IT’S TIME TO REMOVE THOSE WITCHES’ BRITCHES

Have you ever been tangled up with the problem of plastic bags stuck in trees? As I traveled around the Waynedale area I noticed the many plastic bags flapping by their handles from the branches of trees, waving in the breeze and out of reach. Noticing should lead to removing those bags and other debris, especially this time of the year. Spring cleanup is a dirty job — but someone’s gotta do it.

 

An Irishwoman says that in Ireland bags in trees are known as “Witches’ Knickers.” In South Africa some have suggested they should be the new national flower. In Australia the humble plastic bag is facing a 25-cent levy in the hope consumers will break their 6.9 billion-bags-a-year habit.

Just outside my house window is a huge tree. Caught in the branches of that tree is a white plastic bag. This bag has been tangled and suspended several feet in the air for at least as long as I can remember. It would be nice if this bag would just fly away, though I’m not optimistic that this will happen. It’s tangled pretty good. I have donned it my “witches’ britches.”

I first noticed this problem when the gusts of spring that blow through the trees agitate the bag and cause it to flap quite audibly. This problem called an annoyance, I suppose, is only manifest when the windows are open. When the breeze picks up soon I’ll be subject to that bag’s rattling. What irritates me about the bag is that, despite its trifling nature, I’m powerless over it. I can’t remove it from the tree, it is up too high, nor can I ignore it. The bag imposes itself upon me even though it is one of a million innocuous white plastic bags used to carry goods.

Ian Frazier, a writer for the New Yorker, recently wrote “Bags in Trees: A Retrospective.” More importantly, Frazier is the co-inventor of the Bag Snagger, a long aluminum pole with a pincer created for the purpose of removing bags from trees. Frazier and a friend used it to remove bags from trees in and around the Midwest.

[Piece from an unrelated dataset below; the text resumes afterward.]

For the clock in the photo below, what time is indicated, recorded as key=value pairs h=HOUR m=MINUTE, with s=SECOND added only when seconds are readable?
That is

Frazier writes: “The basic thing that gets in a … tree is the white plastic deli bag. It reaches the tree with the aid of the wind, or (as I sometimes think) by its own power. With its filmy whiteness and its two looped handles, it suggests as self-levitating underclothes…It does not have a soul, but it imitates one…Its prehensile handles cling to any branch that comes within range, and then grab hold for eternity. This bag is not hard to get out of a tree when it is still fresh, but as it ages and shreds it becomes more difficult.”

These conventional plastic bags, made of polyethylene, do not degrade and have become a serious source of pollution. Plastic bags frequently end up clogging rivers and drains and harming wildlife or being blown up into trees. So, if you can reach those bags, get rid of those sightly “witches britches.”